### Directions
Copy the lines word for word, starting at the very first one and stopping after the line that contains "Wyszukaj i kategorie", with both ends included. Leave the pictures out of your answer.

### Source material
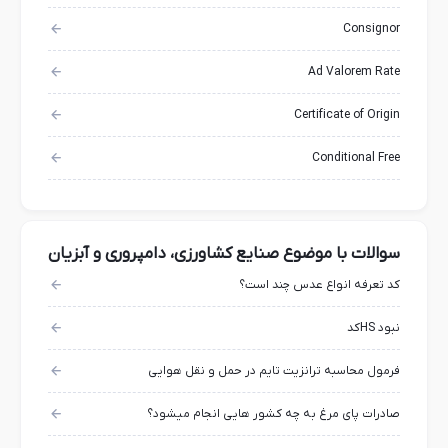
Consignor
Ad Valorem Rate
Certificate of Origin
Conditional Free
سوالات با موضوع صنایع کشاورزی، دامپروری و آبزیان
کد تعرفه انواع عدس چند است؟
نبود HSکد
فرمول محاسبه ترانزیت تایم در حمل و نقل هوایی
صادرات پای مرغ به چه کشور هایی انجام میشود؟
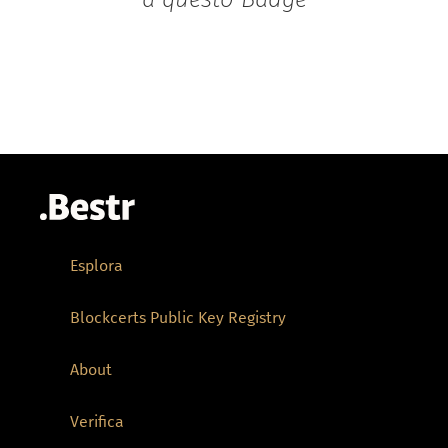
Esplora
Blockcerts Public Key Registry
About
Verifica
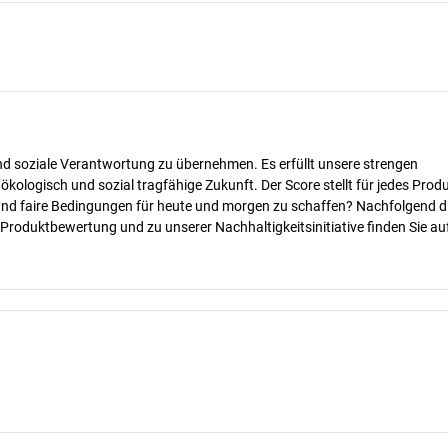
nd soziale Verantwortung zu übernehmen. Es erfüllt unsere strengen
 ökologisch und sozial tragfähige Zukunft. Der Score stellt für jedes Produ
 und faire Bedingungen für heute und morgen zu schaffen? Nachfolgend d
 Produktbewertung und zu unserer Nachhaltigkeitsinitiative finden Sie au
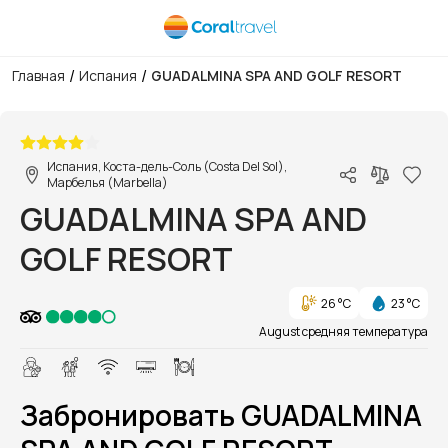
/
/
Главная
Испания
GUADALMINA SPA AND GOLF RESORT
1/1
Испания, Коста-дель-Соль (Costa Del Sol),
Марбелья (Marbella)
GUADALMINA SPA AND
GOLF RESORT
26 °C
23 °C
August средняя температура
Забронировать GUADALMINA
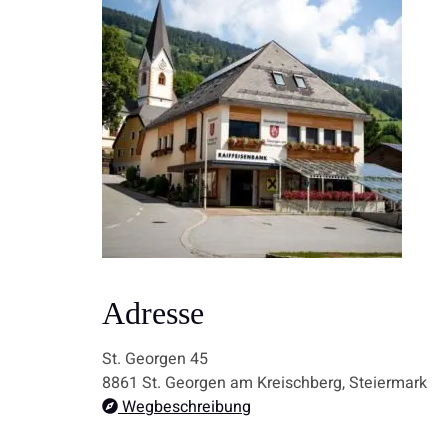
Adresse
St. Georgen 45
8861 St. Georgen am Kreischberg, Steiermark
Wegbeschreibung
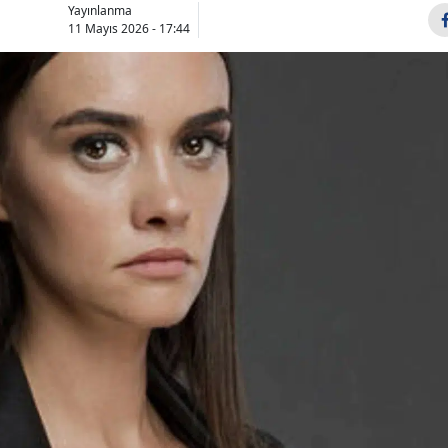
Yayınlanma
Bilecik
11 Mayıs 2026 - 17:44
Bingöl
Bitlis
Bolu
Burdur
Bursa
Çanakkale
Çankırı
Çorum
Denizli
Diyarbakır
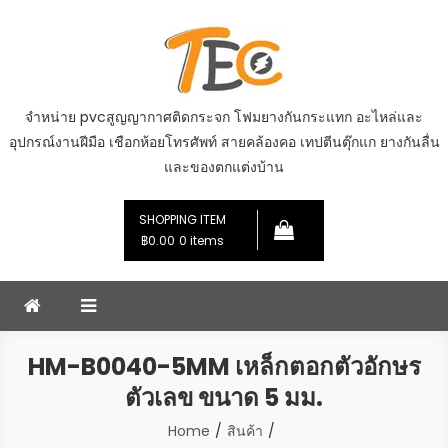
Skip
to
content
จำหน่าย pvcสูญญากาศติดกระจก โฟมยางกันกระแทก อะไหล่และ
อุปกรณ์งานฝีมือ เชือกห้อยโทรศัพท์ สายคล้องคอ เทปตีนตุ๊กแก ยางกันลื่น
และของตกแต่งบ้าน
SHOPPING ITEM
฿0.00
0 items
HM-B0040-5MM เหล็กตอกตัวอักษร
ตัวเลข ขนาด 5 มม.
Home
สินค้า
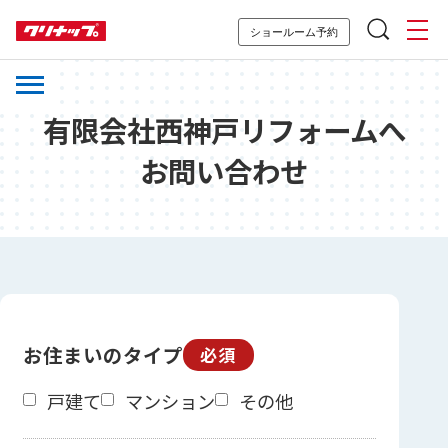
ショールーム予約
有限会社西神戸リフォームへ
お問い合わせ
お住まいのタイプ
必須
戸建て
マンション
その他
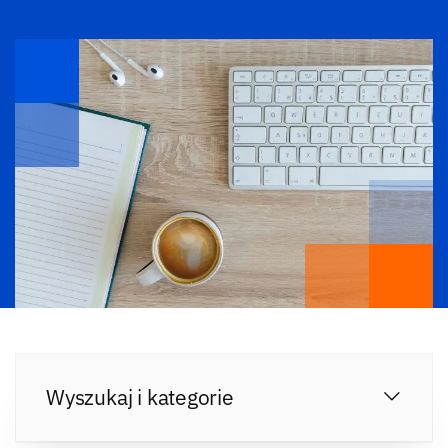
Wyszukaj i kategorie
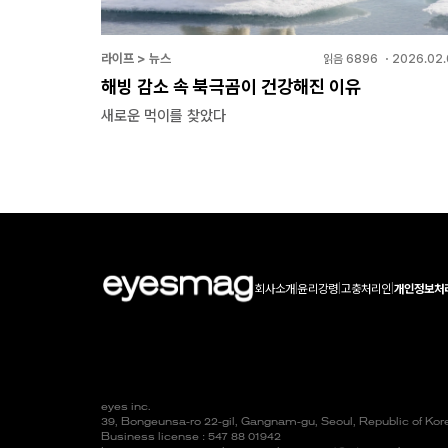
라이프 > 뉴스
읽음
6896
・
2026.02.
해빙 감소 속 북극곰이 건강해진 이유
새로운 먹이를 찾았다
회사소개
|
윤리강령
|
고충처리인
|
개인정보처
eyes inc.
39, Bongeunsa-ro 22-gil, Gangnam-gu, Seoul, Republic of Ko
Business license : 547 88 01942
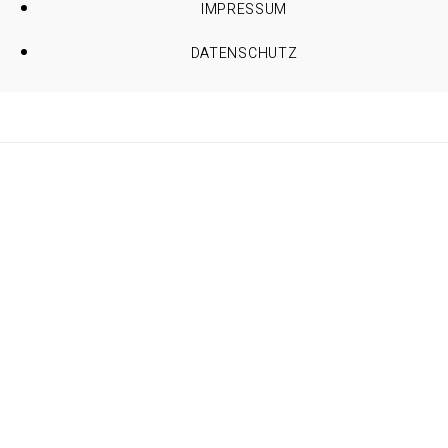
IMPRESSUM
DATENSCHUTZ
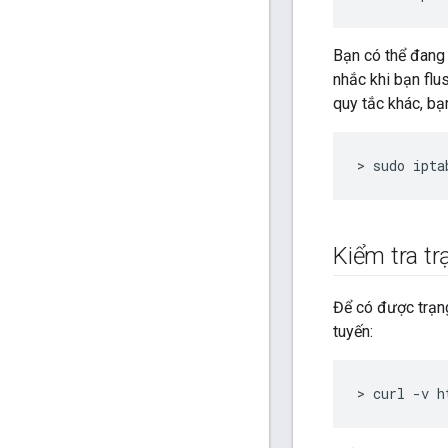
Bạn có thể đang 
nhắc khi bạn fl
quy tắc khác, bạ
> sudo ipta
Kiểm tra tr
Để có được trạng
tuyến:
> curl -v h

### Solution
Consignor
Ad Valorem Rate
Certificate of Origin
Conditional Free
سوالات با موضوع صنایع کشاورزی، دامپروری و آبزیان
کد تعرفه انواع عدس چند است؟
نبود HSکد
فرمول محاسبه ترانزیت تایم در حمل و نقل هوایی
صادرات پای مرغ به چه کشور هایی انجام میشود؟
Esplora
Blockcerts Public Key Registry
About
Verifica
nd soziale Verantwortung zu übernehmen. Es erfüllt unsere strengen
 ökologisch und sozial tragfähige Zukunft. Der Score stellt für jedes Produ
 und faire Bedingungen für heute und morgen zu schaffen? Nachfolgend d
 Produktbewertung und zu unserer Nachhaltigkeitsinitiative finden Sie au
/
/
Главная
Испания
GUADALMINA SPA AND GOLF RESORT
1/1
Испания, Коста-дель-Соль (Costa Del Sol),
Марбелья (Marbella)
GUADALMINA SPA AND
GOLF RESORT
26 °C
23 °C
August средняя температура
Забронировать GUADALMINA
Adresse
St. Georgen 45
8861 St. Georgen am Kreischberg, Steiermark
Wegbeschreibung
Yayınlanma
Bilecik
11 Mayıs 2026 - 17:44
Bingöl
Bitlis
Bolu
Burdur
Bursa
Çanakkale
Çankırı
Çorum
Denizli
Diyarbakır
Skip
to
content
จำหน่าย pvcสูญญากาศติดกระจก โฟมยางกันกระแทก อะไหล่และ
อุปกรณ์งานฝีมือ เชือกห้อยโทรศัพท์ สายคล้องคอ เทปตีนตุ๊กแก ยางกันลื่น
และของตกแต่งบ้าน
SHOPPING ITEM
฿0.00
0 items
HM-B0040-5MM เหล็กตอกตัวอักษร
ตัวเลข ขนาด 5 มม.
Home
สินค้า
ショールーム予約
有限会社西神戸リフォームへ
お問い合わせ
お住まいのタイプ
必須
戸建て
マンション
その他
Wyszukaj i kategorie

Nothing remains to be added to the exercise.